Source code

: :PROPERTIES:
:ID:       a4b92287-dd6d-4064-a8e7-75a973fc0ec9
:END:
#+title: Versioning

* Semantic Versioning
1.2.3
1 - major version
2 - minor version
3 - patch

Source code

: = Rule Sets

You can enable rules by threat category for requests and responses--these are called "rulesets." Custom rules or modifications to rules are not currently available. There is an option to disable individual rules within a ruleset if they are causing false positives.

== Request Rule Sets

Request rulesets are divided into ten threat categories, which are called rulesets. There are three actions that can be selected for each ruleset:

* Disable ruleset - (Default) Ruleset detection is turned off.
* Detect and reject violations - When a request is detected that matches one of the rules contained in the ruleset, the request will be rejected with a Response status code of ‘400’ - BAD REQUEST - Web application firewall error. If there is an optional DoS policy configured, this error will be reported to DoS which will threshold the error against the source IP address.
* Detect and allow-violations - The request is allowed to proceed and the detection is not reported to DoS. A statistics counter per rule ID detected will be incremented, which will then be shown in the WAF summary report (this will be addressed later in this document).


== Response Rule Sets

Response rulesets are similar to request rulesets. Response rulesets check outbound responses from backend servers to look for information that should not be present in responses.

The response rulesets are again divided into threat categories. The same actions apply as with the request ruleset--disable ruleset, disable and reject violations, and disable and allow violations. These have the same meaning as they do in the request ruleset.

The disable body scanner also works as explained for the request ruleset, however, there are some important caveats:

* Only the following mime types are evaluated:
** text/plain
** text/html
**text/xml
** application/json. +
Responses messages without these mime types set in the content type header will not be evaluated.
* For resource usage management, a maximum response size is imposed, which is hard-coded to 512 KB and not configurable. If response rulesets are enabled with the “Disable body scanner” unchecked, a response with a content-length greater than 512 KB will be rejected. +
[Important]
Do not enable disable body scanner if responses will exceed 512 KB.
☆ ☆ ☆ ☆ ☆
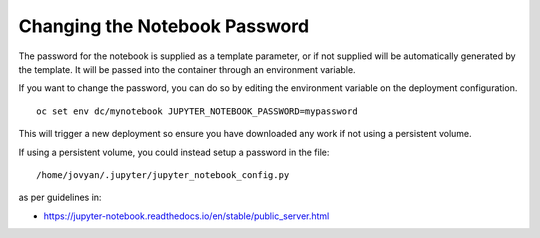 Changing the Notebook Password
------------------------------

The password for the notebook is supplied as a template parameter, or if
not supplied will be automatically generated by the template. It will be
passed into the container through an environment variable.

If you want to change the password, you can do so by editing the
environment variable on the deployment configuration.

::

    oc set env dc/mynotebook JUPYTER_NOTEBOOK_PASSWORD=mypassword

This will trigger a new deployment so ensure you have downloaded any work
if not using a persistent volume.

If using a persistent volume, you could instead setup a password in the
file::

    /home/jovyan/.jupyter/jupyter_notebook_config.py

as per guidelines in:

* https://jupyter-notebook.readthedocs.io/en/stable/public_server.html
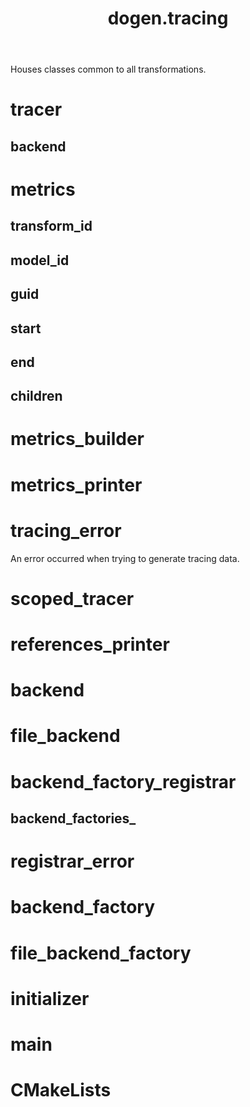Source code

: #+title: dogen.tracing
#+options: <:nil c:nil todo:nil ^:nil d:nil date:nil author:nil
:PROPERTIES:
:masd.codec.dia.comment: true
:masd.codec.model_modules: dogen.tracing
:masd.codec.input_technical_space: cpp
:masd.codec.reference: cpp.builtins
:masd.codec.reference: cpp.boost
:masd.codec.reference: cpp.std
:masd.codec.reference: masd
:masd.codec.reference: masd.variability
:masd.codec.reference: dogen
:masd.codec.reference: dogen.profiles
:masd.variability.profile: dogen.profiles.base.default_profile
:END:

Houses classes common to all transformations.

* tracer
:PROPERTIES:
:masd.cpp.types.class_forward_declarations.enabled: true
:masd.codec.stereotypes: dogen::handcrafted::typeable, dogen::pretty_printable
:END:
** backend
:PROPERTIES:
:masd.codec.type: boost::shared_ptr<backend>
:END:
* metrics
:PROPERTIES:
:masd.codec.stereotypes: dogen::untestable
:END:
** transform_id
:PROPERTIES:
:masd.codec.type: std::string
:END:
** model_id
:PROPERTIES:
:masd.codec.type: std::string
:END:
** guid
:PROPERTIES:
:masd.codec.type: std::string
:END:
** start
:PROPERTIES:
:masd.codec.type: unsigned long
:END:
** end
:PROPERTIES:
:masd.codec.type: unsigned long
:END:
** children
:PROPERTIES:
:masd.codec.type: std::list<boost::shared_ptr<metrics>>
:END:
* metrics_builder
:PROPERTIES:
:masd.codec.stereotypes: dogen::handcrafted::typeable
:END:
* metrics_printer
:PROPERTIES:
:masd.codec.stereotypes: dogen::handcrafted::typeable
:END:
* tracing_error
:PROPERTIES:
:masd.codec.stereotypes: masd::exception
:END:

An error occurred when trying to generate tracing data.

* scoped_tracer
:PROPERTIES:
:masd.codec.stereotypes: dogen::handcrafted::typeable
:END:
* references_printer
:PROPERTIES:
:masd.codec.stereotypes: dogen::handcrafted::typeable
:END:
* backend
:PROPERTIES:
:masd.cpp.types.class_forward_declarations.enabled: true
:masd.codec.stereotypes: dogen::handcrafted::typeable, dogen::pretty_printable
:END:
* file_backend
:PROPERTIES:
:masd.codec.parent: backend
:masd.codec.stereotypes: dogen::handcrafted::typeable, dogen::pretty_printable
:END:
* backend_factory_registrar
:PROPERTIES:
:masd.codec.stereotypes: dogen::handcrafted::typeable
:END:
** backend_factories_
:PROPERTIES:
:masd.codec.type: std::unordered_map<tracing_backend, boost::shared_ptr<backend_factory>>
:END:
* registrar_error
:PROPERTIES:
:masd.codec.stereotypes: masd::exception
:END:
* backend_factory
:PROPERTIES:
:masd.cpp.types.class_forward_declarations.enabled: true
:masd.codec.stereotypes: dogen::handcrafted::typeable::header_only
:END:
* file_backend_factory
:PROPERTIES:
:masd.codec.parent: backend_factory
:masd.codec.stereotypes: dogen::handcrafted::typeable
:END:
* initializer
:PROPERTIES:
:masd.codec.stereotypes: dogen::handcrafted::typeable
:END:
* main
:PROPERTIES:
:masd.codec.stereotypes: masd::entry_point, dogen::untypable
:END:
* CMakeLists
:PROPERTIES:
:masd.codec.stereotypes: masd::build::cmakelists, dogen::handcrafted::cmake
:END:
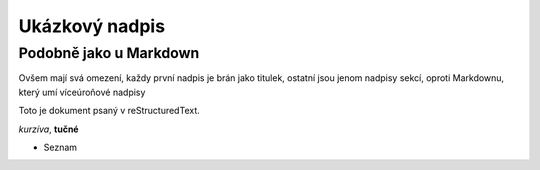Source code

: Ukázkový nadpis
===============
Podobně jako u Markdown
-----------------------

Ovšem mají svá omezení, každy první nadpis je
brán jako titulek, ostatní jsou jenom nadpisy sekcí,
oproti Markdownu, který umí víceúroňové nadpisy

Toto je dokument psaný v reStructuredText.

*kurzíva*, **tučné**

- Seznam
☆ ☆ ☆ ☆ ☆
Task objective:
If a line in the listing contains the string "content", count it; then give only the number of such lines.

Result of this task:
2